Requirement 1: Which lines in the records below contain the string "series" with matching case? List each of those lines in full.

Exercise text:
- - - - - - -

Despite his victory Tuesday night in the New Hampshire primary, Bernie Sanders still faces an uphill climb to win the Democratic nomination and if successful could well lose to President Trump this fall. Yet even in defeat, the first self-declared socialist in American history to have a realistic chance at both prizes is likely to achieve a different kind of victory, one few actual presidents ever have: transforming the ideology and program of a major party.
In fact, those candidates who manage to shift the party decisively are often not the ones who win the White House itself.
In 1896, William Jennings Bryan, running as a Democrat against William McKinley, traveled the nation denouncing “the money power” and defending the rights of labor. Despite his loss that year, and in two subsequent races, his party embraced the pro-regulation, antimonopoly, pro-union stand of this eloquent politician called “the Great Commoner.” The resulting policies did much to elect Woodrow Wilson to the White House twice (with Bryan as his secretary of state from 1913 to 1915) and Franklin Roosevelt four times.
In 1972, Senator George McGovern suffered a landslide drubbing in his attempt to persuade voters who detested the war in Vietnam to unseat Richard Nixon. Yet since then, most activist Democrats have effectively echoed McGovern’s plea to “Come Home, America.” Like him, they oppose nearly every armed intervention overseas and advocate shrinking the military budget.

- - - - - - -

Dataset content:
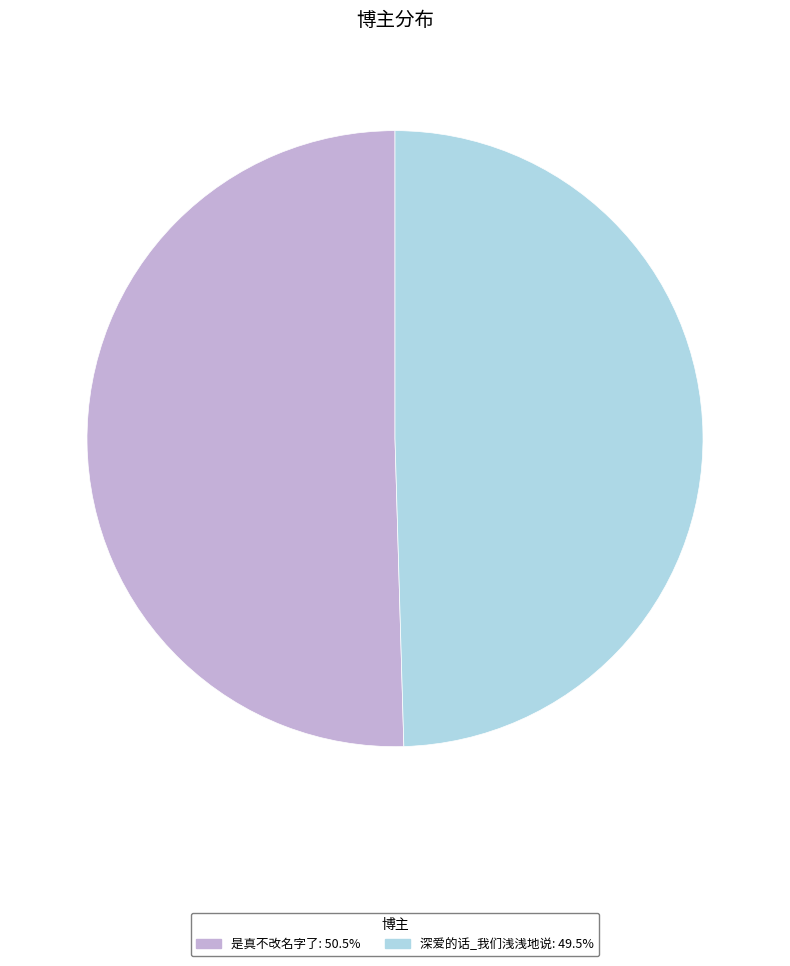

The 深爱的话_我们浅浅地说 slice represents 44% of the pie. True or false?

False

- - - - - - -

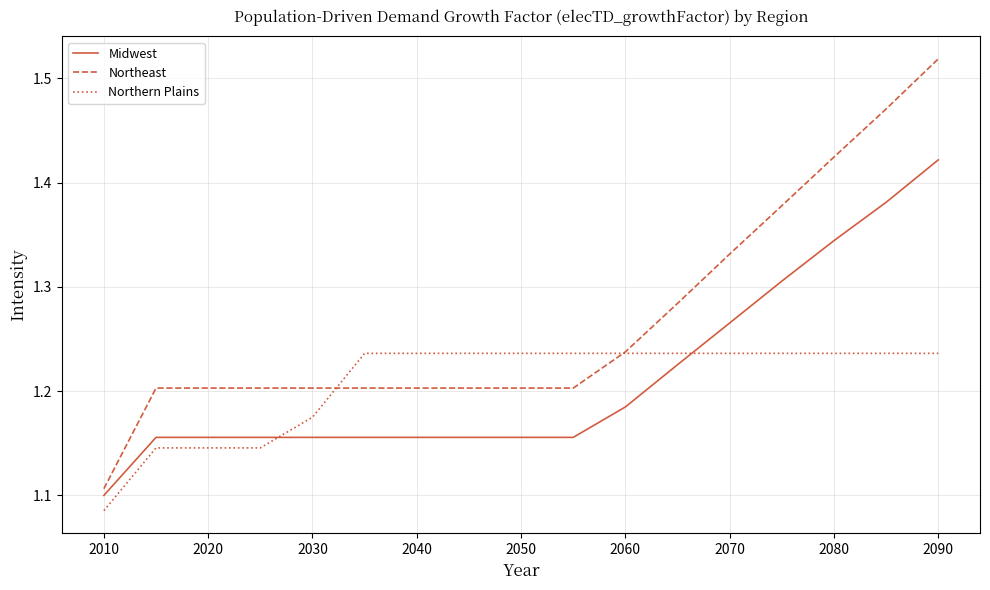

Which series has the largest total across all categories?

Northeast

- - - - - - -

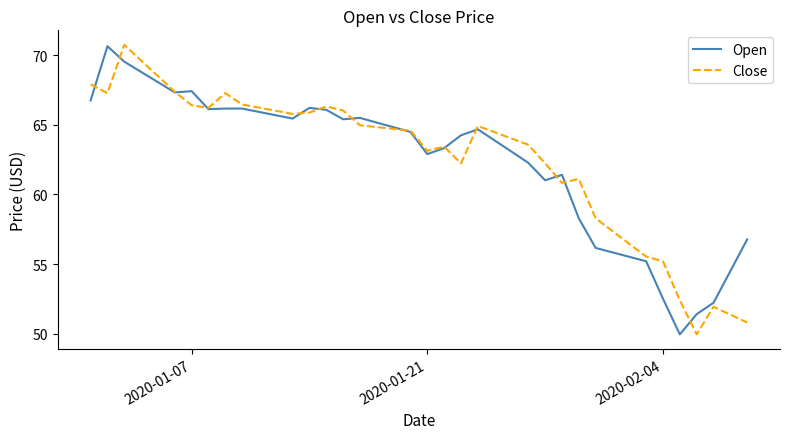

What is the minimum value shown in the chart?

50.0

- - - - - - -

Requirement 2: Print the passage above on candidates who reshaped their parties word for word, everything from "In 1972, Senator" down to "the military budget.".

Reply 1:
Which series has the largest total across all categories?

Reply 2:
In 1972, Senator George McGovern suffered a landslide drubbing in his attempt to persuade voters who detested the war in Vietnam to unseat Richard Nixon. Yet since then, most activist Democrats have effectively echoed McGovern’s plea to “Come Home, America.” Like him, they oppose nearly every armed intervention overseas and advocate shrinking the military budget.